▶ Stated exercise A:
From the text on Oriental Arch, reproduce the passage that starts with the words containing "Oriental Arch, a" and ends with "is never busy.", and switch "camera" to "lens" throughout.

▶ Selected text:
Nir Evron
Oriental Arch
Nir Evron, Oriental Arch, 2009, video, 19min, ed.2/5
Oriental Arch
Year:
2009
Edition:
2/5
Mediums:
HD Video, surround 5.1 sound
Duration:
19min
Collection:
IL COLLECTION

Oriental Arch, a nineteen-minute video completed in 2009, roams Jerusalem’s Seven Arches Hotel during a typical day. Its static shots, ranging from a few seconds to nearly a minute in length, begin at dawn and end well into the night. The video moves slowly; the first significant activity occurs only after five minutes have passed. During this opening sequence, the artist treats his video camera like an architectural photographer or draftsman, offering fixed views that locate the building on its grounds and explain the horizontal sprawl of its wings. Shots are unpeopled or sparsely populated: a man peers into a computer screen at the front desk, another paints a wall, and a third replaces a light bulb in the ceiling. Eventually we see what appear to be hotel guests, and the camera occasionally ventures into backstage spaces like the laundry room and kitchen. It is never busy.

It’s obvious that the hotel, which rests atop the Mount of Olives in East Jerusalem, was once glamorous and has recently lost some of its luster. Today, tourists complain on travel websites about its outdated furnishings but extol its extraordinary views. Despite this attribute, Evron rarely captures the vista beyond the hotel grounds; in one brief scene, the city garlands the hills outside its restaurant’s East-facing windows. Instead, the hotel’s antiquated modernity and its negligible number of guests, are Evron’s subjects, and they result from specific historical circumstances—and mark the site with tension.

The Jordanian government built the hotel during the early 1960s on land owned by the Al-Alami family, prominent Arabs involved in politics. (It’s worth noting that this is an outsider’s understanding of its development; Israel claims the Jordanian government expropriated public land to build the hotel.) The building’s American architect, William B. Tabler, specialized in designing large-scale hotels in a recognizably cosmopolitan style. Originally named the Jerusalem InterContinental, the building’s sleek modern design symbolized an international outlook and the aspirations of a particular class of Jordanians. This ambition manifested itself in the building’s early history: in May 1964 the hotel played host to the founding conference of the Palestinian Liberation Organization (PLO), which resulted in the first Palestinian National Charter.

▶ Stated exercise B:
Extract from the listing, word for word, the lines starting with the one that contains "common name: Kæmpe-salat" and ending with the one that contains "common name: String sedge", both included.

Dataset records
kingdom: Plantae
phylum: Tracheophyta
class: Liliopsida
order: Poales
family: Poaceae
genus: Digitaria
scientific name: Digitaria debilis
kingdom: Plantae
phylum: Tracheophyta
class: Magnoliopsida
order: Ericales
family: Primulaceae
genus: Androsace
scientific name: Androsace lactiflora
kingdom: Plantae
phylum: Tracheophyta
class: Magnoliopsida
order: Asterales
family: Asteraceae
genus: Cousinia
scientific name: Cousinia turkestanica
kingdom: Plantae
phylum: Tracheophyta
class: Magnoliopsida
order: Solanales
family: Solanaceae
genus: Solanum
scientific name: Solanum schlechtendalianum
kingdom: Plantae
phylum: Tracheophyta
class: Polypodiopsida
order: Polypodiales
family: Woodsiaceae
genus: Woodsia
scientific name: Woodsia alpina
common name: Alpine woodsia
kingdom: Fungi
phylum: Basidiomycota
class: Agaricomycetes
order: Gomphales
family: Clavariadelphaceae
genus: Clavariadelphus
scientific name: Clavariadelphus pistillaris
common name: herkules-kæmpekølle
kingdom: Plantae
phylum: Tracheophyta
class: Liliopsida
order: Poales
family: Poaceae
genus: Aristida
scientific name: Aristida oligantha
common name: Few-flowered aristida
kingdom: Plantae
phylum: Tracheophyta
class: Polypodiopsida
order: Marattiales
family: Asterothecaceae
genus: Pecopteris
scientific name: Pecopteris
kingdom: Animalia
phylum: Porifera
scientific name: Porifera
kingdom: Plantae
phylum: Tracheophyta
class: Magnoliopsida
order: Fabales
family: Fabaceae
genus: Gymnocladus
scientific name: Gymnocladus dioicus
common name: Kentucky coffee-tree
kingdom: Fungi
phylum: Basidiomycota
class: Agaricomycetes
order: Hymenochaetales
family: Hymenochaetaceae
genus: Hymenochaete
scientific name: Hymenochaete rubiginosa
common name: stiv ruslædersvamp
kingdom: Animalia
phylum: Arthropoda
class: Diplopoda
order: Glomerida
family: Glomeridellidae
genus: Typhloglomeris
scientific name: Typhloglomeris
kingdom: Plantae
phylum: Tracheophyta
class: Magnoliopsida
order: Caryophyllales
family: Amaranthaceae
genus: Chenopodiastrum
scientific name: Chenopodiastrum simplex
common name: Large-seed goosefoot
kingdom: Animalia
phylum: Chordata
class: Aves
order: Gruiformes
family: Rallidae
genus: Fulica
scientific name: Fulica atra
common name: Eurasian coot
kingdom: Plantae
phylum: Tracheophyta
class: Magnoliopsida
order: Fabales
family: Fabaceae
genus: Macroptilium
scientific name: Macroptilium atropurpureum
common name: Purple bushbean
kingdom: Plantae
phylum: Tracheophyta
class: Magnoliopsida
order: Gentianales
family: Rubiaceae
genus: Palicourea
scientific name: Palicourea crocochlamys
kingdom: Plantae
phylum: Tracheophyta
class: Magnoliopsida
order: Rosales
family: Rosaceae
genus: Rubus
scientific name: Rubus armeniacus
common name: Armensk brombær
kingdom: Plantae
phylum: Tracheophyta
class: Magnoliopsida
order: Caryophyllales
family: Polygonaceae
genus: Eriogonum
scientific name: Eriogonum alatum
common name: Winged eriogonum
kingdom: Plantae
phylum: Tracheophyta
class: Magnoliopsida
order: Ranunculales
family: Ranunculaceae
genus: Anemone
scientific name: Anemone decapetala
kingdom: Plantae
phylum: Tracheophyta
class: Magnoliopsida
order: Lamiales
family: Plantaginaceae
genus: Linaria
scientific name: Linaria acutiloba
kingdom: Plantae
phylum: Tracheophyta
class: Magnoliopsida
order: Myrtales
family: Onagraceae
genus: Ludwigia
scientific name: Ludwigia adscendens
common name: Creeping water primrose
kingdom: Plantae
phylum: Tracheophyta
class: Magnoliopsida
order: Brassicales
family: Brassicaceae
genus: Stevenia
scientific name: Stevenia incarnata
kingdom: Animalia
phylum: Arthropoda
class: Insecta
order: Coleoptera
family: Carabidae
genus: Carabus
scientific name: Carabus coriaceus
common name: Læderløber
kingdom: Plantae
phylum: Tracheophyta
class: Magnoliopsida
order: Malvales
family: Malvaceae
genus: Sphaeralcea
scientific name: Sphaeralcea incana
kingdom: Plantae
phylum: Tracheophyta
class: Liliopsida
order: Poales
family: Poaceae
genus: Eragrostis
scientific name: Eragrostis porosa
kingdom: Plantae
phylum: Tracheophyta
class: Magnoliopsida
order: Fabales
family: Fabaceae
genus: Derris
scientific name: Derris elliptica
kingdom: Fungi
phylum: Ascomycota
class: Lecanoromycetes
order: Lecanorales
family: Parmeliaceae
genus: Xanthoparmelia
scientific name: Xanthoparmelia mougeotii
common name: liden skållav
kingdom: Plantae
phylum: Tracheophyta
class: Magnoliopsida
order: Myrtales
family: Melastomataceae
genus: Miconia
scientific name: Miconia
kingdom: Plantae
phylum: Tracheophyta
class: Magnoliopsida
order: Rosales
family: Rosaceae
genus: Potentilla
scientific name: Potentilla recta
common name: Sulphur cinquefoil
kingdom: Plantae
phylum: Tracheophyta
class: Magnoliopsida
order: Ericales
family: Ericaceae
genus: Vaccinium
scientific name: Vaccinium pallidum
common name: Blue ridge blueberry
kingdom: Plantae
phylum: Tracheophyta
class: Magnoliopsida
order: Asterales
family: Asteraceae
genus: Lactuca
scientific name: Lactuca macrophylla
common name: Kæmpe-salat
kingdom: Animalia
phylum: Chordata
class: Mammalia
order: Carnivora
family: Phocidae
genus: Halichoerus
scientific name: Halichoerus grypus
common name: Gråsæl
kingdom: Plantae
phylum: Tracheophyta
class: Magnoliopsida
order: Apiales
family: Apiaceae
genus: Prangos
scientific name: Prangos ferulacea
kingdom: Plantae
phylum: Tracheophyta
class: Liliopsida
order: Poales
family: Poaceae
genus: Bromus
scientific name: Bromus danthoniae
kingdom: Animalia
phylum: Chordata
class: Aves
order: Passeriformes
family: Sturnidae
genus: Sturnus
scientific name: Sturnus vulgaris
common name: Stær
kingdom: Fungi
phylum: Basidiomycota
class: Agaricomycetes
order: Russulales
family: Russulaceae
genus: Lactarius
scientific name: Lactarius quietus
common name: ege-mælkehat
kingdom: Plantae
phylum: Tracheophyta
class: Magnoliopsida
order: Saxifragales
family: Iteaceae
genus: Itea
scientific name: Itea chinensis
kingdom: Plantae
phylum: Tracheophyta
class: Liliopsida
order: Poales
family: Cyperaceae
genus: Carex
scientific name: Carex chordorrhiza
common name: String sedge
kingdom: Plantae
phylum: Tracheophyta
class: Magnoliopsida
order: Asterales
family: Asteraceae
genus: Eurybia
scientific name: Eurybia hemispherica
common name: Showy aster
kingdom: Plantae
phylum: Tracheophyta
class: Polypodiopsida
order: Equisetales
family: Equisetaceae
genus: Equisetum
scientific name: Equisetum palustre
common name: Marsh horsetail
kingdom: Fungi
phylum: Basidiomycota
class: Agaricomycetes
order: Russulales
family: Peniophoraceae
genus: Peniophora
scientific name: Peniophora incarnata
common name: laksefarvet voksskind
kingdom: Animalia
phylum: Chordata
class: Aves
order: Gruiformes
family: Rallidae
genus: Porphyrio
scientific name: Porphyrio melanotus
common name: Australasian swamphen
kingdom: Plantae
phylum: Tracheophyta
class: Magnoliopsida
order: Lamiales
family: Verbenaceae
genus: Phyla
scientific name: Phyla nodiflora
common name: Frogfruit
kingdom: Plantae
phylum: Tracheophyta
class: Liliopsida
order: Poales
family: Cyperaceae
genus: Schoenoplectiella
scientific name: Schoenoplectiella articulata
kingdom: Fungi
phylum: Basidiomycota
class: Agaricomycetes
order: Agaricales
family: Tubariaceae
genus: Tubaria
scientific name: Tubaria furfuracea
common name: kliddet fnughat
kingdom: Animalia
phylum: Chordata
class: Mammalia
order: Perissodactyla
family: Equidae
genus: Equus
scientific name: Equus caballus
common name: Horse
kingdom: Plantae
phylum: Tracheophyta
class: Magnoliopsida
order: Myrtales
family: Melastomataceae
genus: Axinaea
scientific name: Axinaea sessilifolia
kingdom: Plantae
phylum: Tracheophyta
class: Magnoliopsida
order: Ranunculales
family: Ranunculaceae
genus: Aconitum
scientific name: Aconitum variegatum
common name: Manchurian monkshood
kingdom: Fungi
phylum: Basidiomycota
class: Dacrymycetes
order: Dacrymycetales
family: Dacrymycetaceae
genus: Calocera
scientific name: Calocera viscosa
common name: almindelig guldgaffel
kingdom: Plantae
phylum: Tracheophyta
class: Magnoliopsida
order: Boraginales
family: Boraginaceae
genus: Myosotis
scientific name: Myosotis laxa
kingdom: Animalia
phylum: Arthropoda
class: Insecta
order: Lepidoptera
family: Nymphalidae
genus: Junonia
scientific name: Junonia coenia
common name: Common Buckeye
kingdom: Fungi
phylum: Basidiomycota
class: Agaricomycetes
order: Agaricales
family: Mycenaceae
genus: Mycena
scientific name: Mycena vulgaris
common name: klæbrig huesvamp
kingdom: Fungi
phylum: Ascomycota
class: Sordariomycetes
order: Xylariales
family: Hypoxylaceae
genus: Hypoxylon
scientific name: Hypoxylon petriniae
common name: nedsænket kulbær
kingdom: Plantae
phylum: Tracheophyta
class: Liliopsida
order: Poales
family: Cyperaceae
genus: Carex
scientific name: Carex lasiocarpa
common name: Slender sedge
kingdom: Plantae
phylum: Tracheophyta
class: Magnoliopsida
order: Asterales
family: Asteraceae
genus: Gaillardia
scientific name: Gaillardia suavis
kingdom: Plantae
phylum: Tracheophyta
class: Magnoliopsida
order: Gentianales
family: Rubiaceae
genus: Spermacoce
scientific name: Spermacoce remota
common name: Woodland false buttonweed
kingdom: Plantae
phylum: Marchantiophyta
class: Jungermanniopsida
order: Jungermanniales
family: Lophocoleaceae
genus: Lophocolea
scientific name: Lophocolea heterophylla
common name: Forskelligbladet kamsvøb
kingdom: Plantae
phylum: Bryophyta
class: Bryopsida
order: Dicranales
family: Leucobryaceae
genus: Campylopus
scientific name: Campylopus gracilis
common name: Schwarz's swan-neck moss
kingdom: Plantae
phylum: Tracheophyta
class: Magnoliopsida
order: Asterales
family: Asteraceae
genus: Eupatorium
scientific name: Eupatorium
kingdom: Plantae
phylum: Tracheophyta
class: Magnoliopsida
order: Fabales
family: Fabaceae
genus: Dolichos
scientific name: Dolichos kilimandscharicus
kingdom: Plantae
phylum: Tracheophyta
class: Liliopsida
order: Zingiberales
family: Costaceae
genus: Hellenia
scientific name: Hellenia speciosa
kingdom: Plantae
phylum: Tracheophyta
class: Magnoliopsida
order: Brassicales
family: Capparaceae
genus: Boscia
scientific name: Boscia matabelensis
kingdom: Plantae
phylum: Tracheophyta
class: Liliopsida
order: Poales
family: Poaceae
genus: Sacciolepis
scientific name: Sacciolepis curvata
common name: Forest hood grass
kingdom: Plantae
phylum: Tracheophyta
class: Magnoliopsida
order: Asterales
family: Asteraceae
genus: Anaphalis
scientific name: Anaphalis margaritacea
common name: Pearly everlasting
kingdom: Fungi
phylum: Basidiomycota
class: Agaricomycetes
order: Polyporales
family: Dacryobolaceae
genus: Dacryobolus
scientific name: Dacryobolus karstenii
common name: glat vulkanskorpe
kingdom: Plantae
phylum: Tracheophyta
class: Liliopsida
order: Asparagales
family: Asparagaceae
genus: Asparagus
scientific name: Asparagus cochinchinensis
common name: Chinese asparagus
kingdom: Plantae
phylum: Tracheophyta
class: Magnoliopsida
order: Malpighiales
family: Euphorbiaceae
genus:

▶ Reply A:
Oriental Arch, a nineteen-minute video completed in 2009, roams Jerusalem’s Seven Arches Hotel during a typical day. Its static shots, ranging from a few seconds to nearly a minute in length, begin at dawn and end well into the night. The video moves slowly; the first significant activity occurs only after five minutes have passed. During this opening sequence, the artist treats his video lens like an architectural photographer or draftsman, offering fixed views that locate the building on its grounds and explain the horizontal sprawl of its wings. Shots are unpeopled or sparsely populated: a man peers into a computer screen at the front desk, another paints a wall, and a third replaces a light bulb in the ceiling. Eventually we see what appear to be hotel guests, and the lens occasionally ventures into backstage spaces like the laundry room and kitchen. It is never busy.

▶ Reply B:
common name: Kæmpe-salat
kingdom: Animalia
phylum: Chordata
class: Mammalia
order: Carnivora
family: Phocidae
genus: Halichoerus
scientific name: Halichoerus grypus
common name: Gråsæl
kingdom: Plantae
phylum: Tracheophyta
class: Magnoliopsida
order: Apiales
family: Apiaceae
genus: Prangos
scientific name: Prangos ferulacea
kingdom: Plantae
phylum: Tracheophyta
class: Liliopsida
order: Poales
family: Poaceae
genus: Bromus
scientific name: Bromus danthoniae
kingdom: Animalia
phylum: Chordata
class: Aves
order: Passeriformes
family: Sturnidae
genus: Sturnus
scientific name: Sturnus vulgaris
common name: Stær
kingdom: Fungi
phylum: Basidiomycota
class: Agaricomycetes
order: Russulales
family: Russulaceae
genus: Lactarius
scientific name: Lactarius quietus
common name: ege-mælkehat
kingdom: Plantae
phylum: Tracheophyta
class: Magnoliopsida
order: Saxifragales
family: Iteaceae
genus: Itea
scientific name: Itea chinensis
kingdom: Plantae
phylum: Tracheophyta
class: Liliopsida
order: Poales
family: Cyperaceae
genus: Carex
scientific name: Carex chordorrhiza
common name: String sedge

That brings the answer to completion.